Challenge

In order to meet its financial goals, a healthcare organization with over 50,000 employees needed to reduce nurse headcount in a hospital with a declining patient count. This organization also has a union agreement requiring that the last hired is the first out, which meant new nurses would be the focus of any reductions.

Analysis conducted

The analysis was multi-pronged. The analytics team looked at the costs to acquire and retain new nurses in the affected location, as well as at retirements compared to their other locations.

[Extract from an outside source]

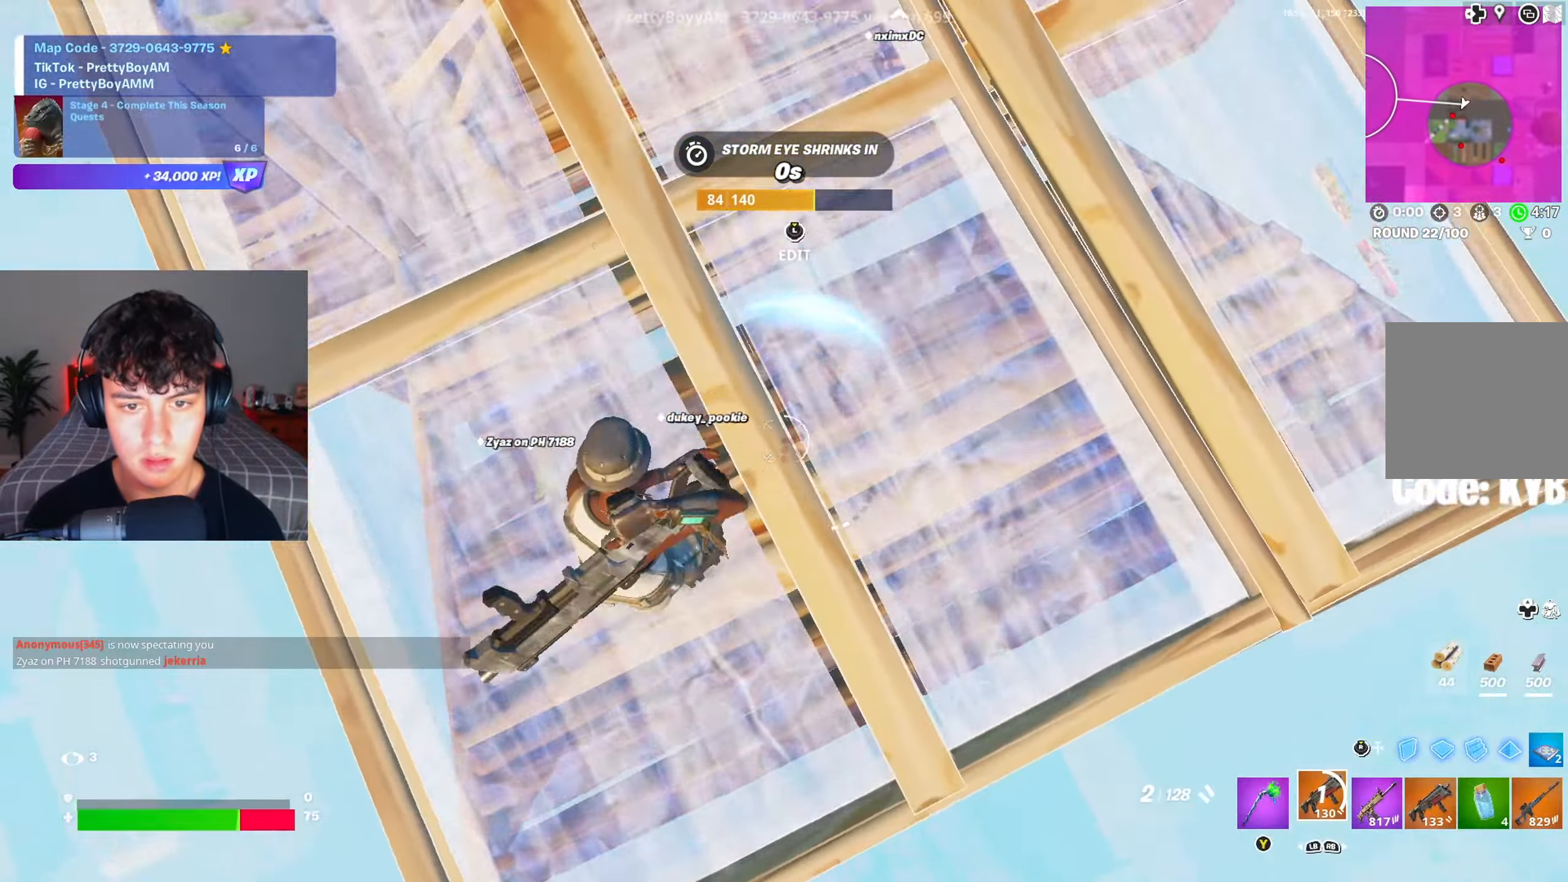
{"buttons": [], "left_stick": "up-right", "right_stick": "center", "events": [[17, "left_stick", "right"], [334, "right_stick", "center"], [467, "left_stick", "up-right"]]}
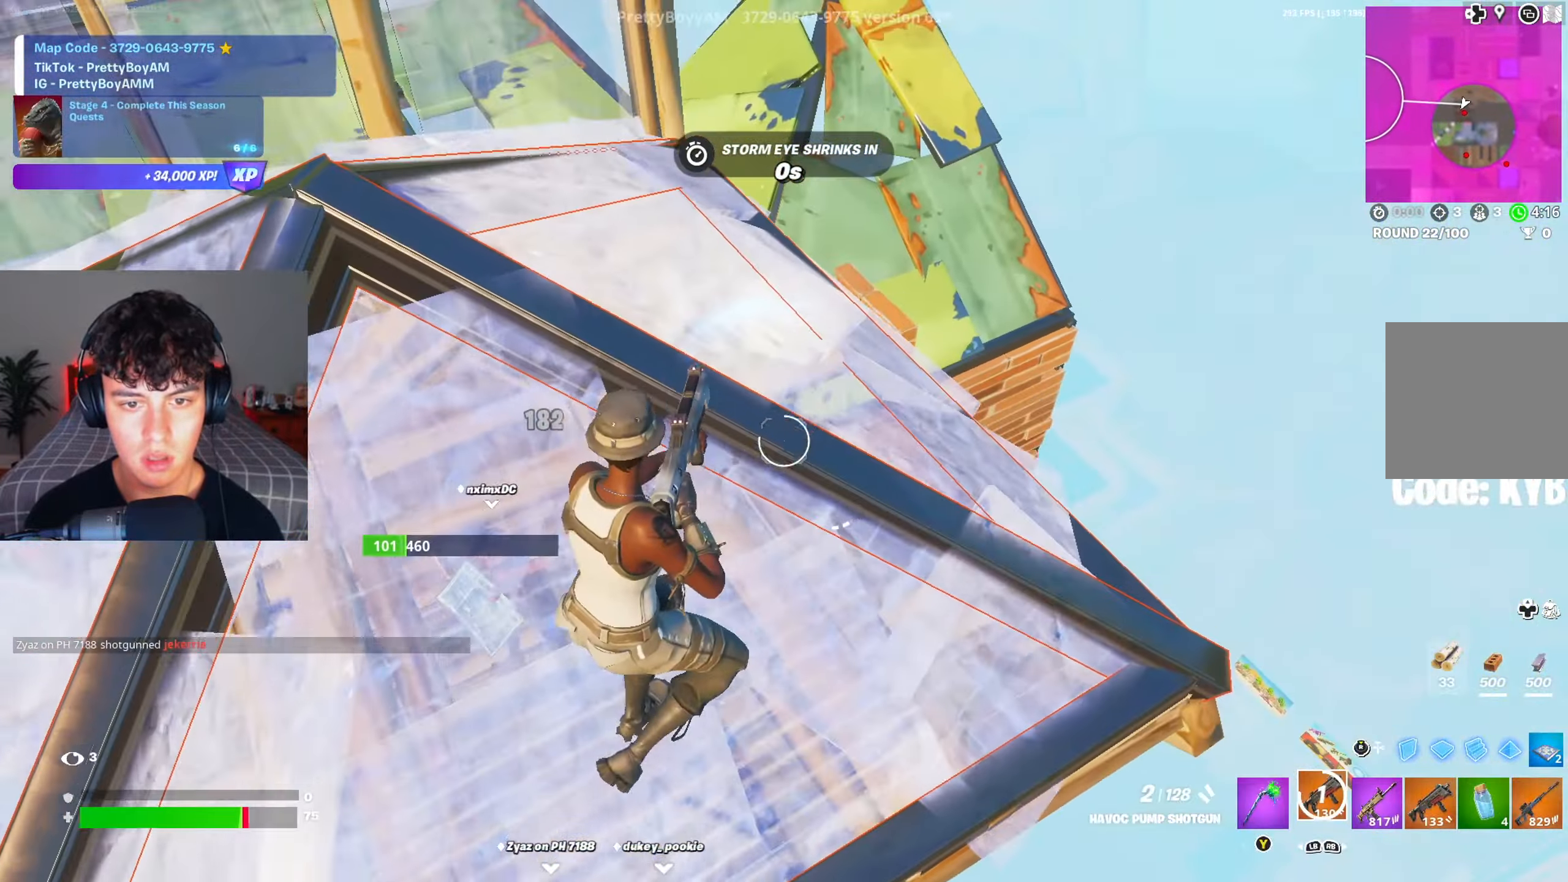
{"buttons": [], "left_stick": "down", "right_stick": "left", "events": [[150, "right_stick", "left"], [300, "A", "down"], [400, "left_stick", "down-right"], [417, "A", "up"], [450, "left_stick", "down"]]}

This visualization reveals the breakdown of hiring cost per employee by clinical staff.
This visualization reveals the breakdown of hiring cost per employee by clinical staff. *Fictional data used for customer privacy.
This visual compares the exit rate of nurses with longstanding tenure to the exit rate of newer nurses.
This visual compares the exit rate of nurses with longstanding tenure to the exit rate of newer nurses. *Fictional data used for customer privacy.

Insights

They found it was more expensive to hire and harder to keep the new nurses hired in the affected location. This location also had four times more people eligible to retire than the organization’s other hospitals.

Actions

Armed with this data, HR proposed that, instead of firing new nurses they had spent so much to find–and may need to hire back later when planned retirements would lead to losses–they advocated for promoting early retirements to see how much of the target reduction in force could be achieved.

Results

The direct costs of laying off the new nurses would have been $1.5 million. By letting natural attrition take place, this healthcare organization did not need to let a single new nurse go. They ended up saving $400,000 as a direct cash saving. Additionally, the overall value back to the business is substantially higher in terms of being considered a great employer and place to work.